PAGE EXTRACT START

Across the system of 10 separate universities, total 2023 enrollment is 82,688, a drop of 1,879, or 2.2%, over the previous year. However, State System Chancellor Daniel Greenstein touted a bright spot: The number of first-year students is on an upswing for the second year in a row.

That could indicate the intersection of several positives. It could be a turnaround of a pandemic downturn. It could be that attempts to hold tuition down are working. It could be that other steps being taken across the system are showing benefits.

But the biggest black mark on this report could say otherwise. The biggest change made in recent years has been taking six of the system’s universities and merging them to create two new multicampus schools instead. PennWest stitched together California, Clarion and Edinboro universities in the western part of the state, while Commonwealth University was created from Bloomsburg, Lock Haven and Mansfield in the northeast.

PennWest represents the largest single enrollment loss across the system, with a drop of 1,473 students. Commonwealth is second with 985 fewer students this year. Between them, the losses are greater than the overall deficit throughout the system. They wipe out the progress of colleges that saw increases. East Stroudsburg had the greatest percentage, up 6% to 5,463. Indiana added the greatest numbers, with 422 more students this year.

PAGE EXTRACT END

■ **TASKS TO COMPLETE**
1. Decide whether each statement agrees with the enrollment text. Give yes or no with the deciding words quoted from it: (a) total 2023 enrollment across the system fell by 2.2%; (b) Commonwealth University was formed from California, Clarion and Edinboro universities; (c) Indiana had the greatest percentage increase in enrollment.
2. According to the enrollment text, by how many students did PennWest's enrollment drop?
3. Please pick up the enrollment text after its last sentence and continue it.
The lines after the enrollment text have nothing to do with it.

SOURCE DATA START

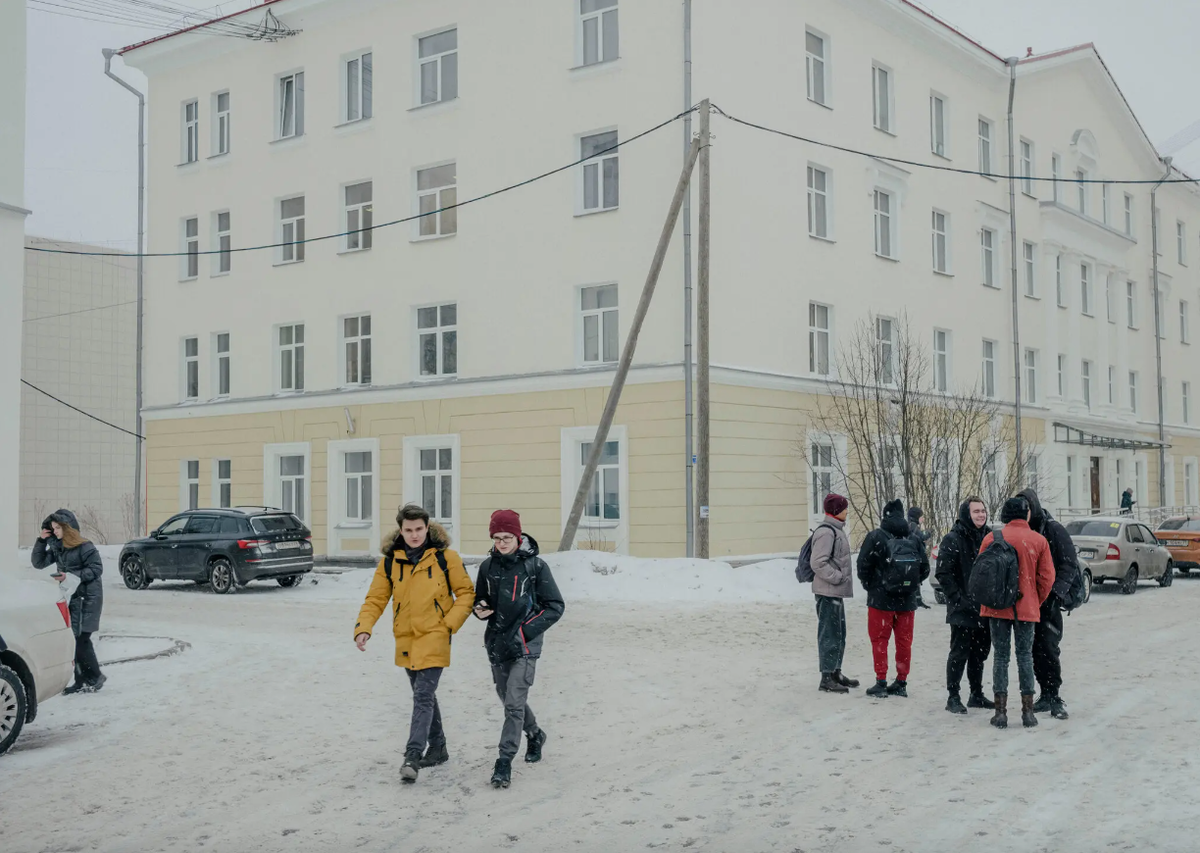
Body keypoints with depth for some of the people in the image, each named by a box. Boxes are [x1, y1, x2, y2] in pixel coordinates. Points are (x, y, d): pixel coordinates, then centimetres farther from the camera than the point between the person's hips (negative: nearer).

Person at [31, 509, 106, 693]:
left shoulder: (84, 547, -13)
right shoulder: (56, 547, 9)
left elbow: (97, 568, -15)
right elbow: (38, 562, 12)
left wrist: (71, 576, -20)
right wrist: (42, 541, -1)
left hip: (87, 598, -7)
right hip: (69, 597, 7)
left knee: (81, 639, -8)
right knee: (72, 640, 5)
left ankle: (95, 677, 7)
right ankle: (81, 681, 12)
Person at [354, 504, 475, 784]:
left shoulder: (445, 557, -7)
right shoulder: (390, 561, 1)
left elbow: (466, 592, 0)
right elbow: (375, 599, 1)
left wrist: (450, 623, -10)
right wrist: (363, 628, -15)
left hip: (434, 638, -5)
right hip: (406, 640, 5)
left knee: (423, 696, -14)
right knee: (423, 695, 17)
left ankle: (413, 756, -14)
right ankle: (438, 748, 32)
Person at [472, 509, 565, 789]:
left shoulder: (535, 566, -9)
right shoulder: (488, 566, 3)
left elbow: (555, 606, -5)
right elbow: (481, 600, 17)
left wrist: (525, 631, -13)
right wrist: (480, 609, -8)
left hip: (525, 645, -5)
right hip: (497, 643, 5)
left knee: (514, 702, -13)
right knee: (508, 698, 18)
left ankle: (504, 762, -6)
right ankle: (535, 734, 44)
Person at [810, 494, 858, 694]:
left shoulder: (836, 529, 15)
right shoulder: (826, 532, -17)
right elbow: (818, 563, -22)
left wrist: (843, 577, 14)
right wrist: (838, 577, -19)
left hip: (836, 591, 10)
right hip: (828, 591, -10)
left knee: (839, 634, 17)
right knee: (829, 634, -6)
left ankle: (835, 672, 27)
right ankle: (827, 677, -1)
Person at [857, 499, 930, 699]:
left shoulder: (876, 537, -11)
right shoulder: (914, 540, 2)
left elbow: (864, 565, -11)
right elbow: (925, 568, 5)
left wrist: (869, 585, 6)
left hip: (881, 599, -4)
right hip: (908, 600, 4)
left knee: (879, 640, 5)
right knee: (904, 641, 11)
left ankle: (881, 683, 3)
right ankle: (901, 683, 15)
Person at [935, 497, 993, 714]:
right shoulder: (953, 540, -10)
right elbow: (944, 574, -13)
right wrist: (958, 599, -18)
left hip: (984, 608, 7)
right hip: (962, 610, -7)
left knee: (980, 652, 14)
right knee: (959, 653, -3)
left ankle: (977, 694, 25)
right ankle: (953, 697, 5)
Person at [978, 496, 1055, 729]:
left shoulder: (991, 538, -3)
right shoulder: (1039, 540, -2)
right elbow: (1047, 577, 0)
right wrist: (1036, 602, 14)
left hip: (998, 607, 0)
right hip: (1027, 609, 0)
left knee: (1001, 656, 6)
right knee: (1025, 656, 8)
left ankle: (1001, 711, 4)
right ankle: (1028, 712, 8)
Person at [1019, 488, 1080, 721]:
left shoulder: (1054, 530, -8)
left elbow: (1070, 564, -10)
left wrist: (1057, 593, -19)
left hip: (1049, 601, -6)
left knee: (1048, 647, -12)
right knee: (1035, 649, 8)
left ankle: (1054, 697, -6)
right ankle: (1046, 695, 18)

SOURCE DATA END

■ **RESPONSES BY ITEM NUMBER**
1.
(a) Yes: "a drop of 1,879, or 2.2%, over the previous year"
(b) No: "Commonwealth University was created from Bloomsburg, Lock Haven and Mansfield in the northeast"
(c) No: "East Stroudsburg had the greatest percentage, up 6% to 5,463"

2. PennWest's enrollment dropped by 1,473 students.

3.
This isn’t necessarily a reason to panic. The mergers were a big shake-up. There will be a learning curve. It is a reason to pay attention and make steady course corrections to prevent a greater slide.

“What we just saw happen was fully predicted by us,” said PennWest’s interim President R. Lorraine Bernotsky.

It makes sense that there would be a loss. However, a 22% enrollment loss since the merger is dramatic. It no doubt has a lot to do with people holding back and seeing how the merger goes before committing tuition dollars. Another aspect is likely the identity crises PennWest and Commonwealth are experiencing as they try to embrace their new names but the individual campuses’ old personalities.

“What we’re trying to do at PennWest is not going to be an overnight fix,” Bernotsky said.

True, but rebranding is tricky. Confusing the customer never helps sell the product. PennWest needs to decide what it is and develop a consistent message to draw students so it stops being a drain on the State System as a whole.